== ASSIGNMENT ==
Only the pictures are to be omitted; everything else in the listing must be reproduced exactly.

··········

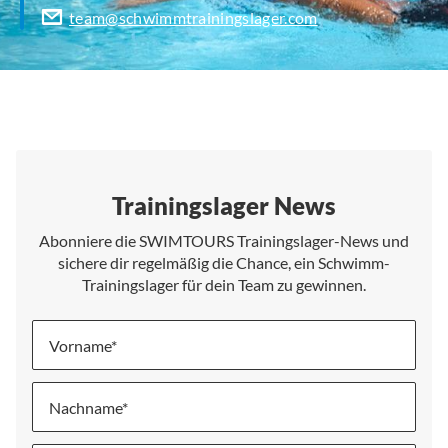
team@schwimmtrainingslager.com
Trainingslager News
Abonniere die SWIMTOURS Trainingslager-News und
sichere dir regelmäßig die Chance, ein Schwimm-
Trainingslager für dein Team zu gewinnen.
Vorname
Nachname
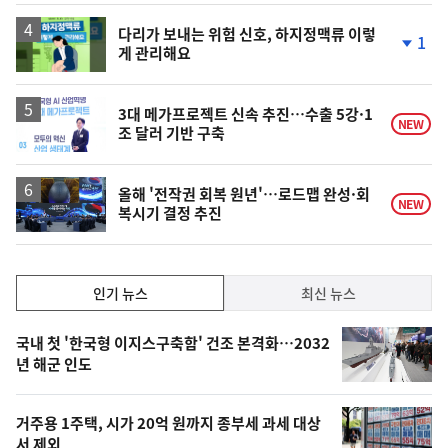
하
락
다리가 보내는 위험 신호, 하지정맥류 이렇
1
게 관리해요
단
계
하
락
3대 메가프로젝트 신속 추진…수출 5강·1
NEW
조 달러 기반 구축
올해 '전작권 회복 원년'…로드맵 완성·회
NEW
복시기 결정 추진
인
인기 뉴스
최신 뉴스
기,
인
기
최
국내 첫 '한국형 이지스구축함' 건조 본격화…2032
뉴
년 해군 인도
신,
스
오
거주용 1주택, 시가 20억 원까지 종부세 과세 대상
늘
서 제외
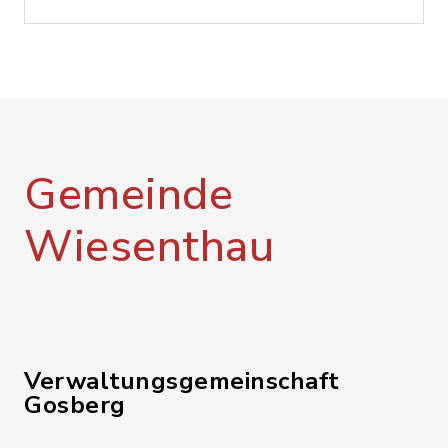
Gemeinde
Wiesenthau
Verwaltungsgemeinschaft
Gosberg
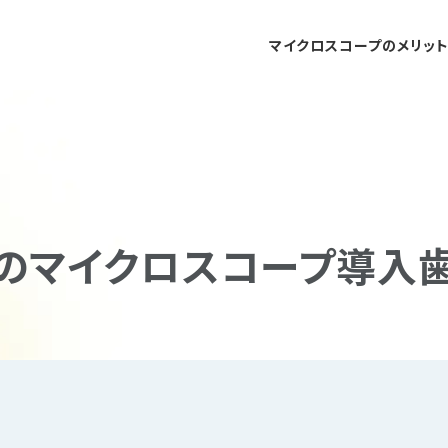
マイクロスコープのメリッ
のマイクロスコープ導入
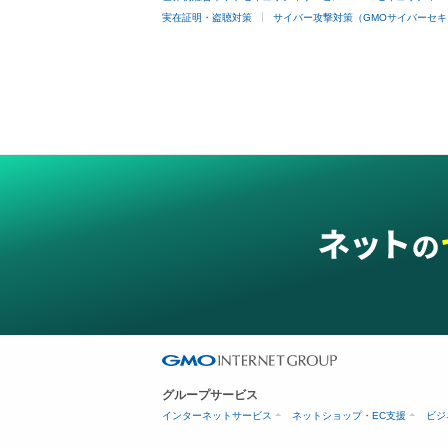
実在証明・盗聴対策
サイバー攻撃対策（GMOサイバーセキ
グループサービス
インターネットサービス
ネットショップ・EC支援
ビジ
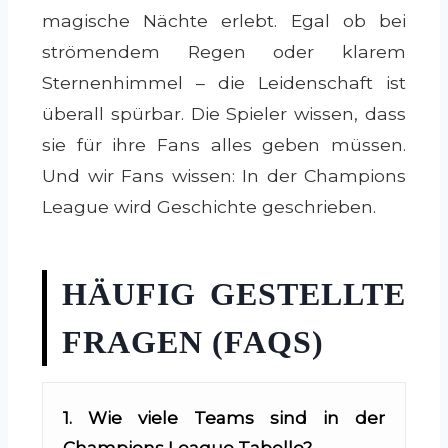
magische Nächte erlebt. Egal ob bei
strömendem Regen oder klarem
Sternenhimmel – die Leidenschaft ist
überall spürbar. Die Spieler wissen, dass
sie für ihre Fans alles geben müssen.
Und wir Fans wissen: In der Champions
League wird Geschichte geschrieben.
HÄUFIG GESTELLTE
FRAGEN (FAQS)
1. Wie viele Teams sind in der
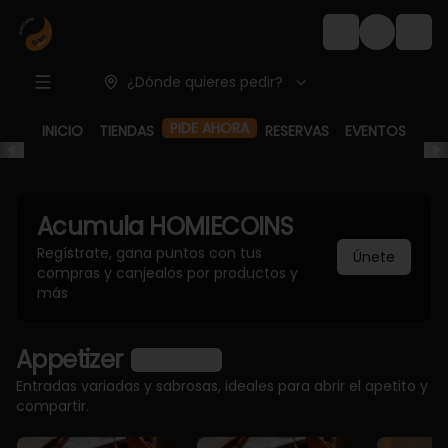
Login
¿Dónde quieres pedir?
INICIO
TIENDAS
PIDE AHORA
RESERVAS
EVENTOS
Acumula
HOMIECOINS
Regístrate, gana puntos con tus
Únete
compras y canjealos por productos y
más
Appetizer
Ver más
Entradas variadas y sabrosas, ideales para abrir el apetito y
compartir.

··········

== EXERCISE RESPONSE ==
team@schwimmtrainingslager.com
Trainingslager News
Abonniere die SWIMTOURS Trainingslager-News und
sichere dir regelmäßig die Chance, ein Schwimm-
Trainingslager für dein Team zu gewinnen.
Vorname
Nachname
하
락
다리가 보내는 위험 신호, 하지정맥류 이렇
1
게 관리해요
단
계
하
락
3대 메가프로젝트 신속 추진…수출 5강·1
NEW
조 달러 기반 구축
올해 '전작권 회복 원년'…로드맵 완성·회
NEW
복시기 결정 추진
인
인기 뉴스
최신 뉴스
기,
인
기
최
국내 첫 '한국형 이지스구축함' 건조 본격화…2032
뉴
년 해군 인도
신,
스
오
거주용 1주택, 시가 20억 원까지 종부세 과세 대상
늘
서 제외
Gemeinde
Wiesenthau
Verwaltungsgemeinschaft
Gosberg
マイクロスコープのメリッ
のマイクロスコープ導入
実在証明・盗聴対策
サイバー攻撃対策（GMOサイバーセキ
グループサービス
インターネットサービス
ネットショップ・EC支援
ビジ
magische Nächte erlebt. Egal ob bei
strömendem Regen oder klarem
Sternenhimmel – die Leidenschaft ist
überall spürbar. Die Spieler wissen, dass
sie für ihre Fans alles geben müssen.
Und wir Fans wissen: In der Champions
League wird Geschichte geschrieben.
HÄUFIG GESTELLTE
FRAGEN (FAQS)
1. Wie viele Teams sind in der
Login
¿Dónde quieres pedir?
INICIO
TIENDAS
PIDE AHORA
RESERVAS
EVENTOS
Acumula
HOMIECOINS
Regístrate, gana puntos con tus
Únete
compras y canjealos por productos y
más
Appetizer
Ver más
Entradas variadas y sabrosas, ideales para abrir el apetito y
compartir.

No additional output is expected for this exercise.